> What you should do
Search the records for "scroll" and copy each line that holds it.

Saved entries
- - -

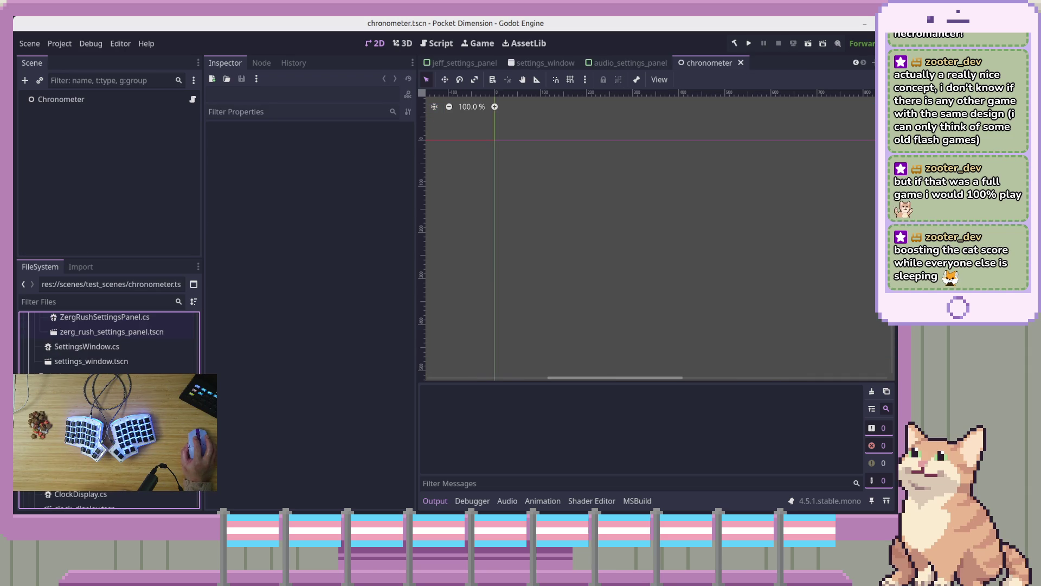
Step: Look at the Chronometer node's script, then delete chronometer.tscn from the project
left_click(193, 99)
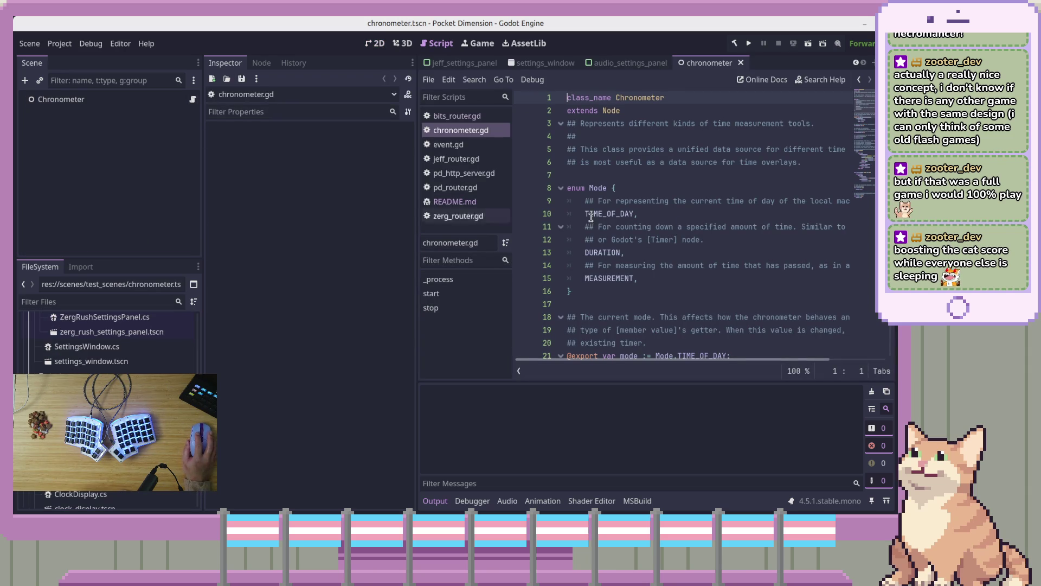
scroll(741, 261, "down", 10)
scroll(742, 260, "down", 6)
scroll(742, 260, "up", 16)
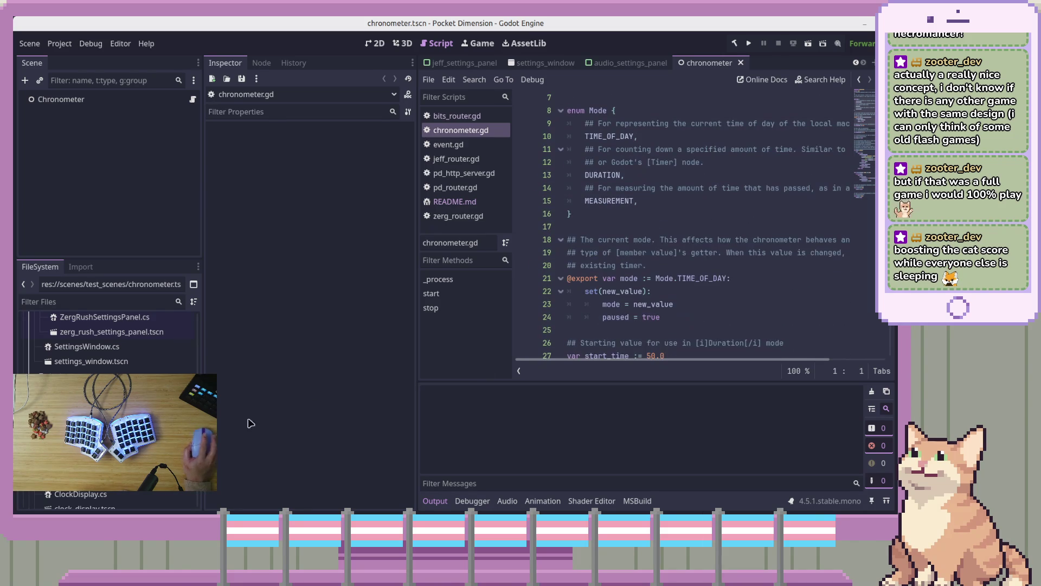
right_click(157, 479)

- - -

> Result of the task
scroll(741, 261, "down", 10)
scroll(742, 260, "down", 6)
scroll(742, 260, "up", 16)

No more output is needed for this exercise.